En dehors des problèmes financiers de Besançon, qu'est-ce qui vous a convaincu de venir au Havre ?
«Travailler avec Fred Bougeant. Il sait parler de handball, c'est un gros bosseur et il est intelligent. Mais par-delà la personnalité de l'entraîneur, j'ai fait aussi un choix sportif. Depuis deux ou trois ans le HAC fini à la deuxième place et vise le titre. Et j'ai bien senti qu'au sein de ce club, tout est mis en œuvre pour aboutir.

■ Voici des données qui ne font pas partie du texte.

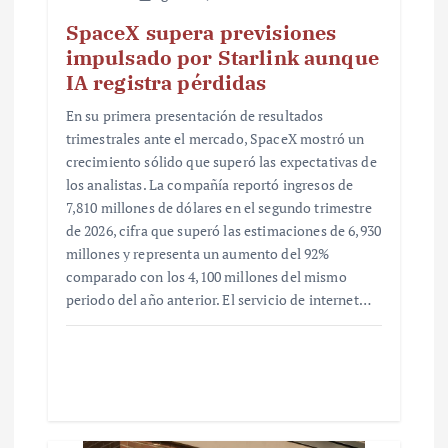
SpaceX supera previsiones
impulsado por Starlink aunque
IA registra pérdidas
En su primera presentación de resultados
trimestrales ante el mercado, SpaceX mostró un
crecimiento sólido que superó las expectativas de
los analistas. La compañía reportó ingresos de
7,810 millones de dólares en el segundo trimestre
de 2026, cifra que superó las estimaciones de 6,930
millones y representa un aumento del 92%
comparado con los 4,100 millones del mismo
periodo del año anterior. El servicio de internet…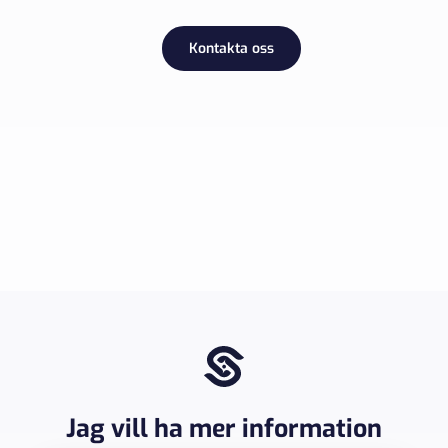
Kontakta oss
Jag vill ha mer information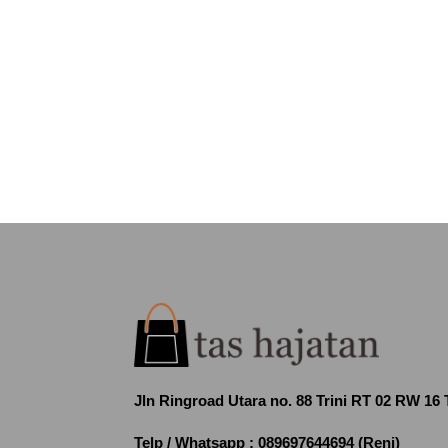
Jln Ringroad Utara no. 88 Trini RT 02 RW 16
Telp / Whatsapp :
089697644694 (Reni)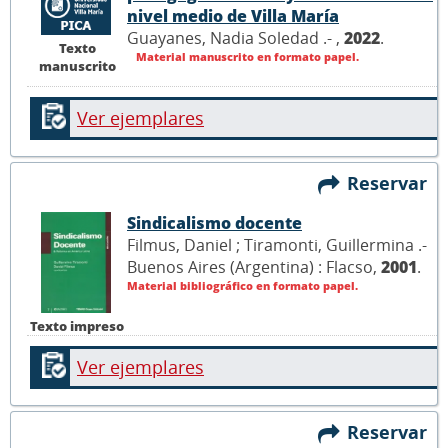
nivel medio de Villa María
Guayanes, Nadia Soledad .- ,
2022
.
Texto
Material manuscrito en formato papel.
manuscrito
Ver ejemplares
Reservar
Sindicalismo docente
Filmus, Daniel ; Tiramonti, Guillermina .-
Buenos Aires (Argentina) : Flacso,
2001
.
Material bibliográfico en formato papel.
Texto impreso
Ver ejemplares
Reservar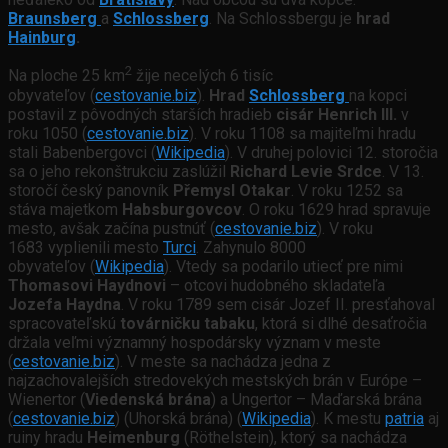
Braunsberg
a
Schlossberg
. Na Schlossbergu je
hrad
Hainburg
.
2
Na ploche 25 km
žije necelých 6 tisíc
obyvateľov (
cestovanie.biz
).
Hrad
Schlossberg
na kopci
postavil z pôvodných starších hradieb
cisár Henrich III.
v
roku 1050 (
cestovanie.biz
). V roku 1108 sa majiteľmi hradu
stali Babenbergovci (
Wikipedia
). V druhej polovici 12. storočia
sa o jeho rekonštrukciu zaslúžil
Richard Levie Srdce
. V 13.
storočí český panovník
Přemysl Otakar
. V roku 1252 sa
stáva majetkom
Habsburgovcov
. O roku 1629 hrad spravuje
mesto, avšak začína pustnúť (
cestovanie.biz
). V roku
1683 vyplienili mesto
Turci
. Zahynulo 8000
obyvateľov (
Wikipedia
). Vtedy sa podarilo utiecť pre nimi
Thomasovi Haydnovi
– otcovi hudobného skladateľa
Jozefa Haydna
. V roku 1789 sem cisár Jozef II. presťahoval
spracovateľskú
továrničku tabaku
, ktorá si dlhé desaťročia
držala veľmi významný hospodársky význam v meste
(
cestovanie.biz
). V meste sa nachádza jedna z
najzachovalejších stredovekých mestských brán v Európe –
Wienertor (
Viedenská brána
) a Ungertor – Maďarská brána
(
cestovanie.biz
) (Uhorská brána) (
Wikipedia
). K mestu
patria
aj
ruiny hradu
Heimenburg
(Röthelstein), ktorý sa nachádza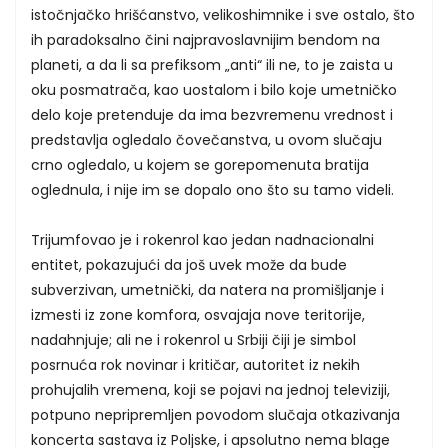
istočnjačko hrišćanstvo, velikoshimnike i sve ostalo, što
ih paradoksalno čini najpravoslavnijim bendom na
planeti, a da li sa prefiksom „anti“ ili ne, to je zaista u
oku posmatrača, kao uostalom i bilo koje umetničko
delo koje pretenduje da ima bezvremenu vrednost i
predstavlja ogledalo čovečanstva, u ovom slučaju
crno ogledalo, u kojem se gorepomenuta bratija
oglednula, i nije im se dopalo ono što su tamo videli.
Trijumfovao je i rokenrol kao jedan nadnacionalni
entitet, pokazujući da još uvek može da bude
subverzivan, umetnički, da natera na promišljanje i
izmesti iz zone komfora, osvajaja nove teritorije,
nadahnjuje; ali ne i rokenrol u Srbiji čiji je simbol
posrnuća rok novinar i kritičar, autoritet iz nekih
prohujalih vremena, koji se pojavi na jednoj televiziji,
potpuno nepripremljen povodom slučaja otkazivanja
koncerta sastava iz Poljske, i apsolutno nema blage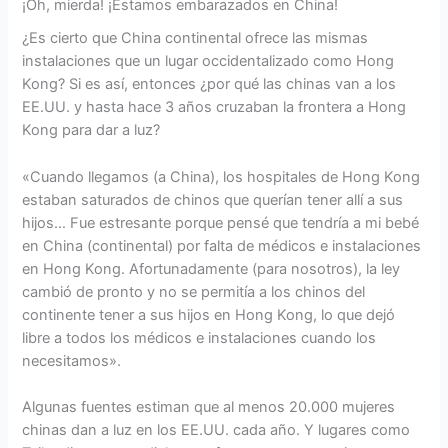
¡Oh, mierda! ¡Estamos embarazados en China!
¿Es cierto que China continental ofrece las mismas
instalaciones que un lugar occidentalizado como Hong
Kong? Si es así, entonces ¿por qué las chinas van a los
EE.UU. y hasta hace 3 años cruzaban la frontera a Hong
Kong para dar a luz?
«Cuando llegamos (a China), los hospitales de Hong Kong
estaban saturados de chinos que querían tener allí a sus
hijos… Fue estresante porque pensé que tendría a mi bebé
en China (continental) por falta de médicos e instalaciones
en Hong Kong. Afortunadamente (para nosotros), la ley
cambió de pronto y no se permitía a los chinos del
continente tener a sus hijos en Hong Kong, lo que dejó
libre a todos los médicos e instalaciones cuando los
necesitamos».
Algunas fuentes estiman que al menos 20.000 mujeres
chinas dan a luz en los EE.UU. cada año. Y lugares como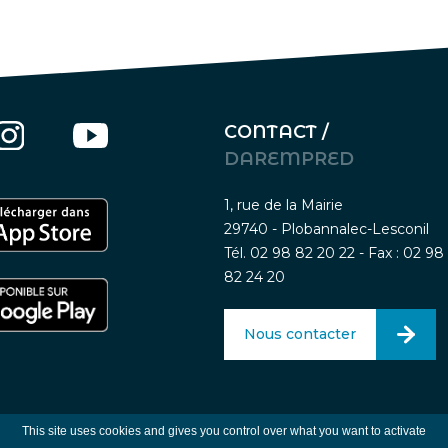
CONTACT /
DAREMPRED
1, rue de la Mairie
29740 - Plobannalec-Lesconil
Tél. 02 98 82 20 22 - Fax : 02 98
82 24 20
Nous contacter
Mentions légales
-
Traitement des données person
This site uses cookies and gives you control over what you want to activate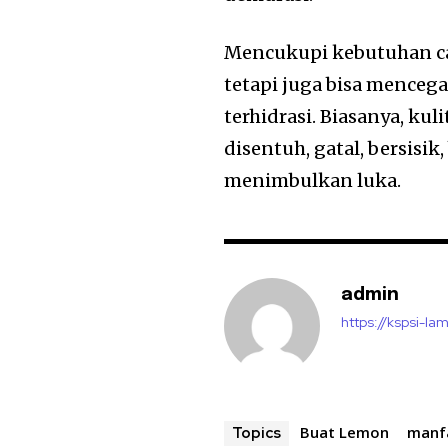
Mencukupi kebutuhan ca
tetapi juga bisa mencega
terhidrasi. Biasanya, kuli
disentuh, gatal, bersisi
menimbulkan luka.
admin
https://kspsi-la
Buat Lemon
manf
Topics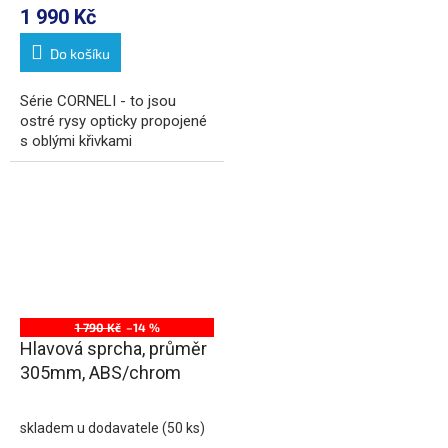
1 990 Kč
Do košíku
Série CORNELI - to jsou
ostré rysy opticky propojené
s oblými křivkami
1 790 Kč
–14 %
Hlavová sprcha, průměr
305mm, ABS/chrom
skladem u dodavatele
(50 ks)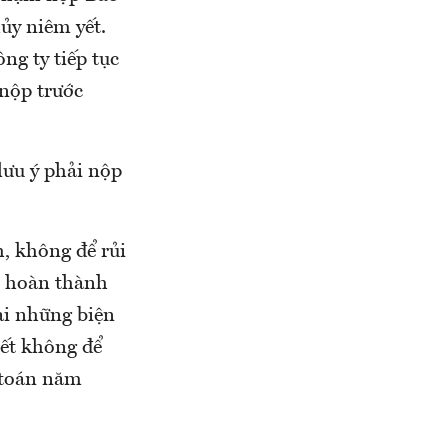
ủy niêm yết.
ng ty tiếp tục
nộp trước
lưu ý phải nộp
, không để rủi
c hoàn thành
ai những biện
ết không để
 toán năm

C'est un vrai challenge, car Metz sera difficile à déboulonner, mais c'est passionnant. En plus, j'ai eu de très bons échos de la part de Maakan Tounkara et Linda Pradel avec qui je suis en équipe de France. J'avais donc toutes les raisons de venir ici».


Comment s'est passée votre intégration dans un groupe qui, somme toute, n'a pas beaucoup changé ces dernières années ?
«Alors là, ça a été très facile. Je suis arrivée un dimanche, et le lendemain nous partions en stage à Conches. J'ai été très bien accueillie car j'ai été intégrée dans un groupe très ouvert où il y a de la communication entre les filles. Tout s'est fait très naturellement et rapidement».


Qu'attendez-vous de cette saison ?
«Collectivement que l'on aille le plus loin possible. A titre personnel, j'espère progresser, car à Besançon j'avais des acquis, mais là, il va falloir que je les remette en cause. Et je sais, par exemple que je dois travailler beaucoup physiquement, oser davantage sans me poser de questions, progresser dans le jeu sans ballon, et avoir une meilleure lecture du jeu».